La Commission européenne propose donc d'abaisser davantage encore les seuils lorsque l'application des dispositions nationales impliquerait l'examen dans au moins trois Etats membres d'une opération de concentration. Pour ces opérations, les seuils seraient portés à 2 milliards d'écus sur le plan mondial et à 100 millions d'écus sur le plan communautaire.

Un raisonnement discutable

La Commission européenne n'apporte aucune véritable justification économique de son souhait de voir abaisser les seuils. En cinq ans, elle a rendu 382 décisions finales. Plus de 300 constataient qu'en réalité aucun problème de concurrence ne se posait. On peut donc s'interroger sur la nécessité d'élargir ce contrôle. La Commission européenne reconnaît elle-même que sa charge de travail en matière de concurrence devient insupportable. En matière de concentrations, la Commission européenne, en 1995, a connu une activité supérieure de 24% à celle de l'année 1994 où cette activité avait déjà enregistré une progression de 50% par rapport aux années précédentes. L'abaissement des seuils se traduirait par la nécessité d'augmenter le personnel de la direction générale de la concurrence et entraînerait, selon la Commission, une dépense d'environ 1.700.000 écus.

Il existe en France un contrôle de la concurrence performant pour les opérations de concentration qui n'atteignent pas les seuils communautaires et l'élargissement des compétences de la Commission européenne ne paraît pas justifié.

En revanche, il est clair que les notifications multiples dans plusieurs Etats membres posent un véritable problème du fait de l'application de règles différentes et du risque de décisions contradictoires. C'est pourquoi l'abaissement des seuils aurait une véritable utilité pour les opérations impliquant une notification dans trois Etats membres au moins.

Toutefois, certaines difficultés juridiques pourraient là également se poser. Dans le système envisagé, la Commission européenne s'estimerait saisie dès lors que trois autorités nationales se seraient considérées compétentes en vertu de leurs droits nationaux. Si la compétence de l'une des autorités nationales était contestée en justice, la saisine de la Commission européenne risquerait de se trouver également remise en cause. La solution proposée n'éliminerait donc pas l'insécurité juridique.

La seconde proposition de règlement concerne pour l'essentiel les entreprises communes. Il s'agit d'entreprises soumises au contrôle conjoint de deux ou plusieurs autres entreprises économiquement indépendantes les unes des autres.

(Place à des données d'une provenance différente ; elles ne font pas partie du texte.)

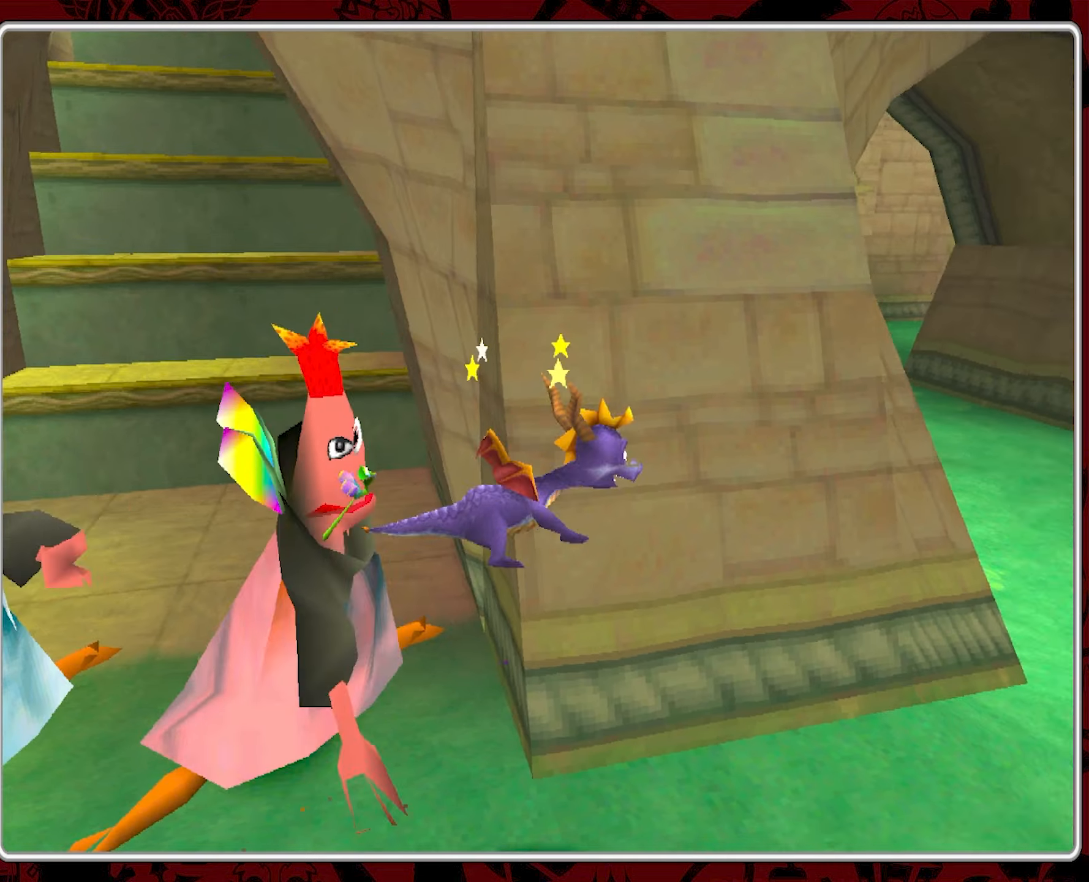
{"buttons": [], "left_stick": "left", "events": [[17, "CROSS", "up"], [34, "left_stick", "center"], [117, "left_stick", "left"], [200, "left_stick", "center"], [334, "left_stick", "left"]]}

La Commission européenne distingue actuellement deux types d'entreprises communes qui ne font pas l'objet du même contrôle :


· si la création d'une entreprise commune a pour objet ou pour effet la coordination du comportement concurrentiel d'entreprises qui restent indépendantes, l'entreprise commune est dite coopérative et la Commission l'examine au regard de l'article 85 du Traité de Rome relatif aux ententes (cet examen se fait conformément à un règlement de 1962, qui définit la procédure) ;

· en revanche, si une entreprise commune accomplit de manière durable toutes les fonctions d'une entité économique autonome et n'entraîne pas une coordination du comportement concurrentiel soit entre les entreprises fondatrices, soit entre celles-ci et l'entreprise commune, elle est dite concentrative et la Commission l'examine au regard du règlement de 1989 sur les concentrations. On considère qu'il y a absence de coordination du comportement concurrentiel lorsque les entreprises fondatrices se retirent entièrement du marché de l'entreprise commune et qu'aucune d'entre elles n'opère sur le marché en amont et en aval ou voisin de l'unité commune.

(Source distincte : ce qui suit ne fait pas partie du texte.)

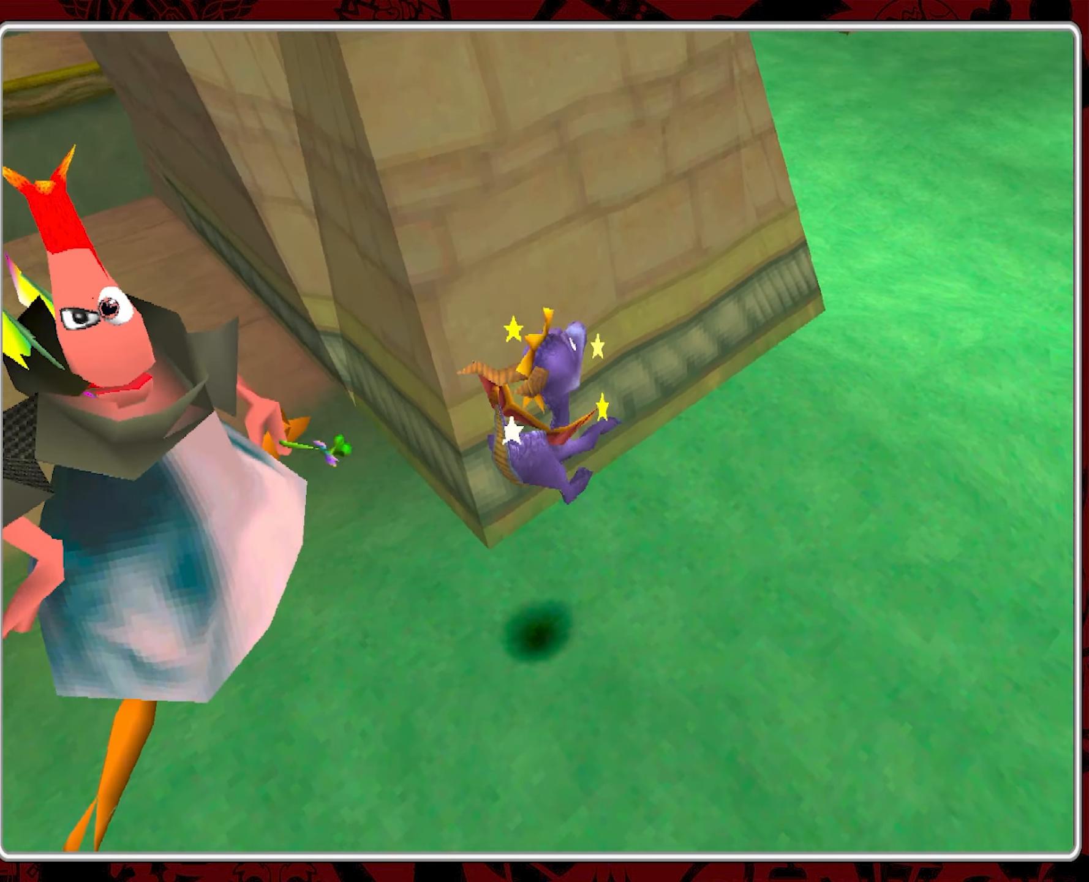
{"buttons": [], "left_stick": "left", "events": []}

Ce traitement différencié des entreprises communes concentratives et des entreprises communes coopératives pose des difficultés, dans la mesure où les procédures ne sont pas les mêmes et où les délais sont différents. Ils sont en effet plus longs lorsque la Commission examine les entreprises communes coopératives dans le cadre du règlement de 1962 que lorsqu'elle examine les entreprises concentratives dans le cadre du règlement de 1989.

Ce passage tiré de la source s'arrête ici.